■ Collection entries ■

------------------------------------------------------------------------

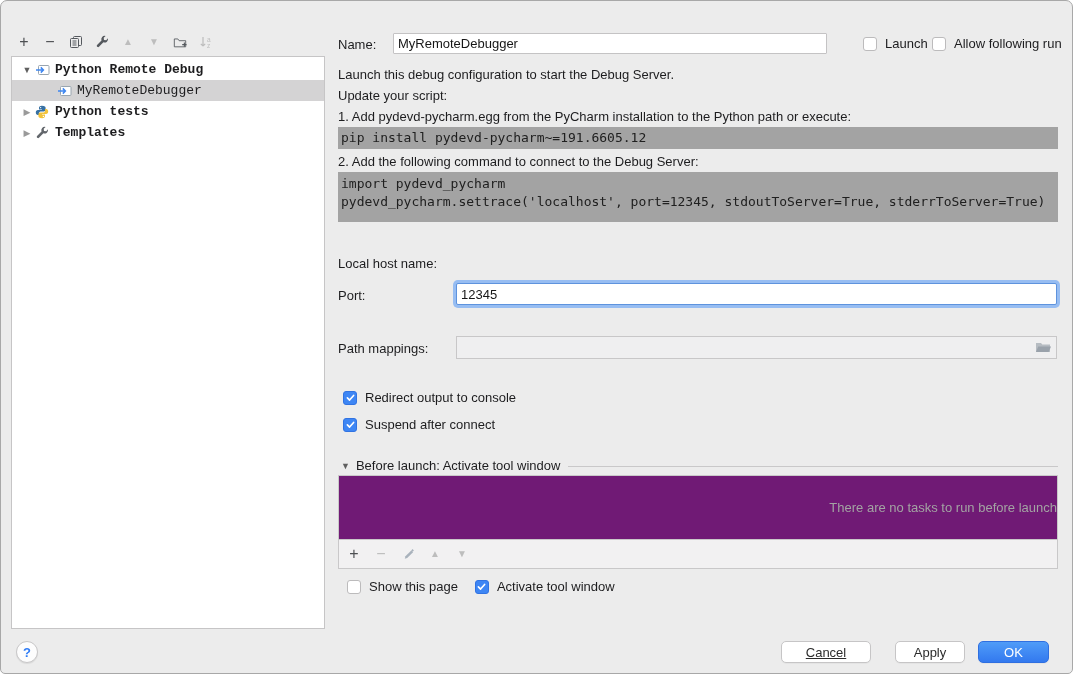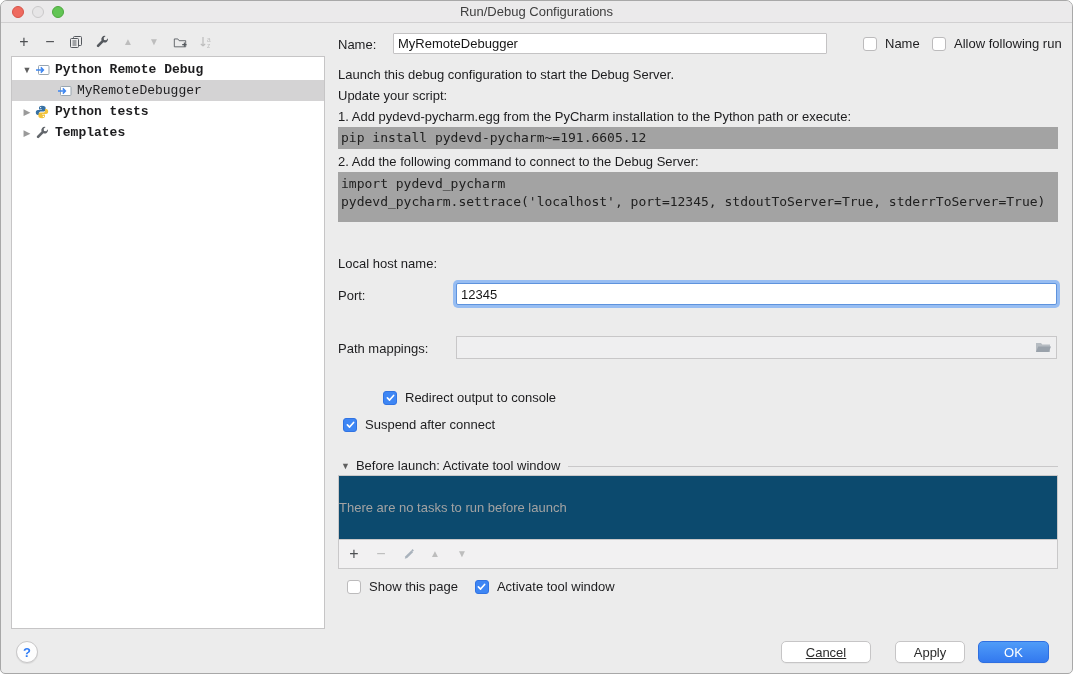--- a/index.html
+++ b/index.html
@@ -76,12 +76,6 @@
 
 <div class="window">
 
-  <div class="titlebar">
-    <span class="light red"></span>
-    <span class="light gray"></span>
-    <span class="light green"></span>
-    <div class="title">Run/Debug Configurations</div>
-  </div>
 
   <div class="tree-toolbar">
     <span class="tbtn">+</span>

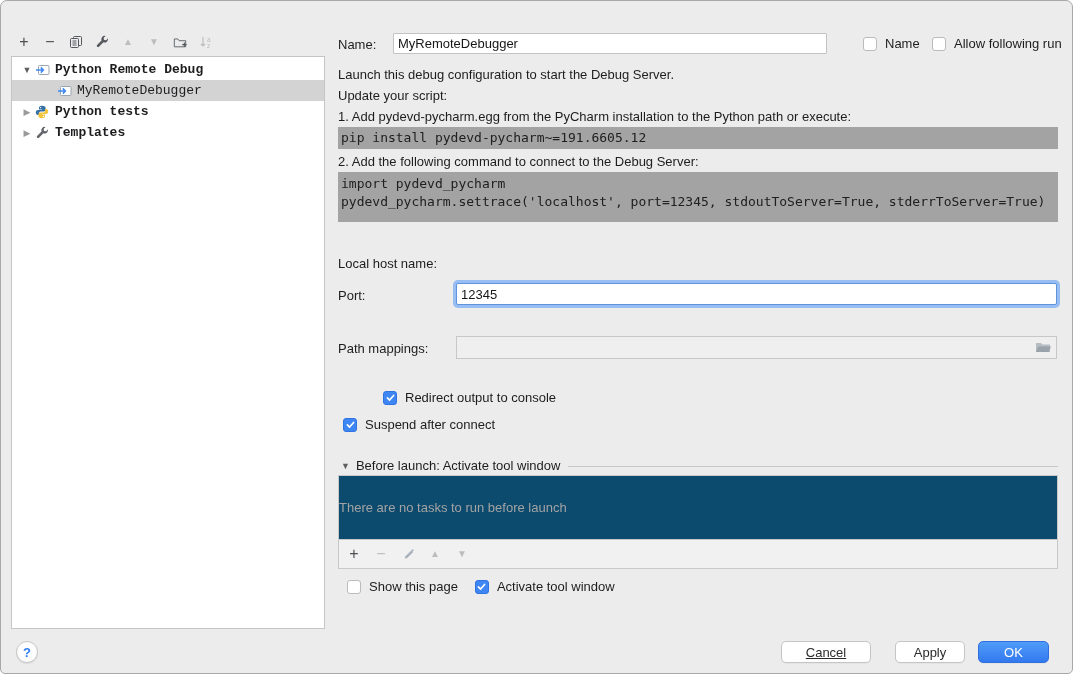--- a/index.html
+++ b/index.html
@@ -161,7 +161,7 @@
   <input class="field abs" style="left: 392px; top: 32px; width: 434px; height: 21px;" value="MyRemoteDebugger">
   <div class="abs check-row" style="left:862px; top:35px;">
     <span class="cbox"></span>
-    <span class="label">Name</span>
+    <span class="label">Launch</span>
   </div>
   <div class="abs check-row" style="left:931px; top:35px;">
     <span class="cbox"></span>

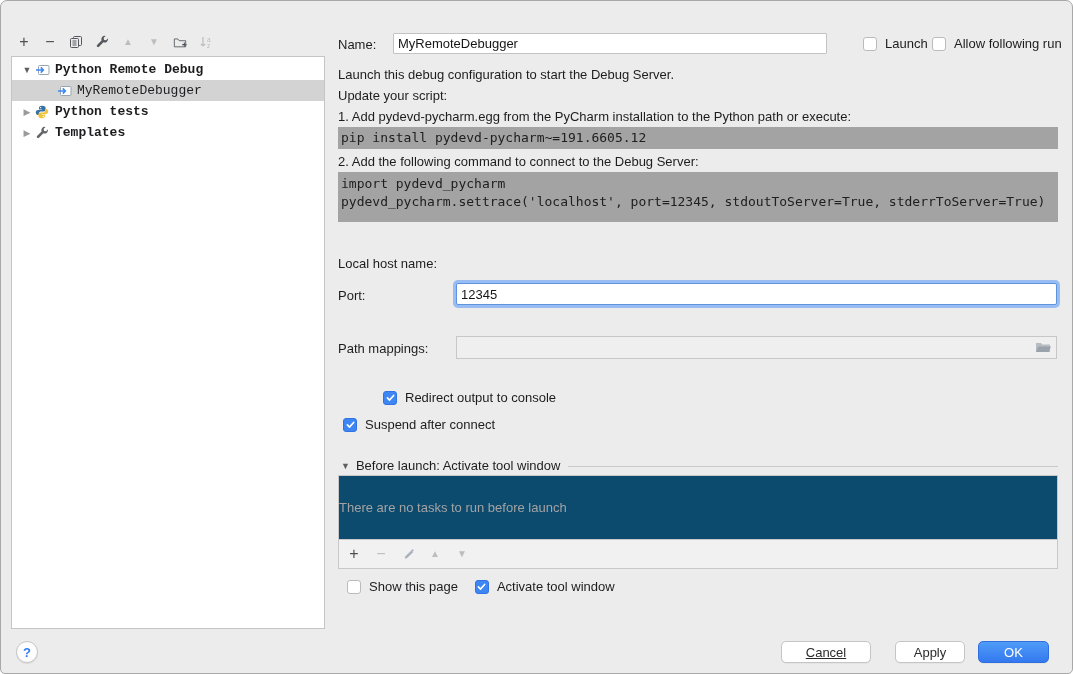--- a/index.html
+++ b/index.html
@@ -191,7 +191,7 @@
     </span>
   </div>
 
-  <div class="abs check-row" style="left:342px; top:389px;margin-left:40px;">
+  <div class="abs check-row" style="left:342px; top:389px;">
     <span class="cbox checked">
       <svg width="11" height="11" viewBox="0 0 12 12">
           <path d="M2.6 6.4l2.4 2.4 4.4-5" stroke="#ffffff" stroke-width="1.8" fill="none" stroke-linecap="round" stroke-linejoin="round"></path>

------------------------------------------------------------------------

■ Directions ■
All of the data, minus its pictures, should be repeated exactly.

■ Problem solution ■
--- a/index.html
+++ b/index.html
@@ -76,12 +76,6 @@
 
 <div class="window">
 
-  <div class="titlebar">
-    <span class="light red"></span>
-    <span class="light gray"></span>
-    <span class="light green"></span>
-    <div class="title">Run/Debug Configurations</div>
-  </div>
 
   <div class="tree-toolbar">
     <span class="tbtn">+</span>

--- a/index.html
+++ b/index.html
@@ -161,7 +161,7 @@
   <input class="field abs" style="left: 392px; top: 32px; width: 434px; height: 21px;" value="MyRemoteDebugger">
   <div class="abs check-row" style="left:862px; top:35px;">
     <span class="cbox"></span>
-    <span class="label">Name</span>
+    <span class="label">Launch</span>
   </div>
   <div class="abs check-row" style="left:931px; top:35px;">
     <span class="cbox"></span>

--- a/index.html
+++ b/index.html
@@ -191,7 +191,7 @@
     </span>
   </div>
 
-  <div class="abs check-row" style="left:342px; top:389px;margin-left:40px;">
+  <div class="abs check-row" style="left:342px; top:389px;">
     <span class="cbox checked">
       <svg width="11" height="11" viewBox="0 0 12 12">
           <path d="M2.6 6.4l2.4 2.4 4.4-5" stroke="#ffffff" stroke-width="1.8" fill="none" stroke-linecap="round" stroke-linejoin="round"></path>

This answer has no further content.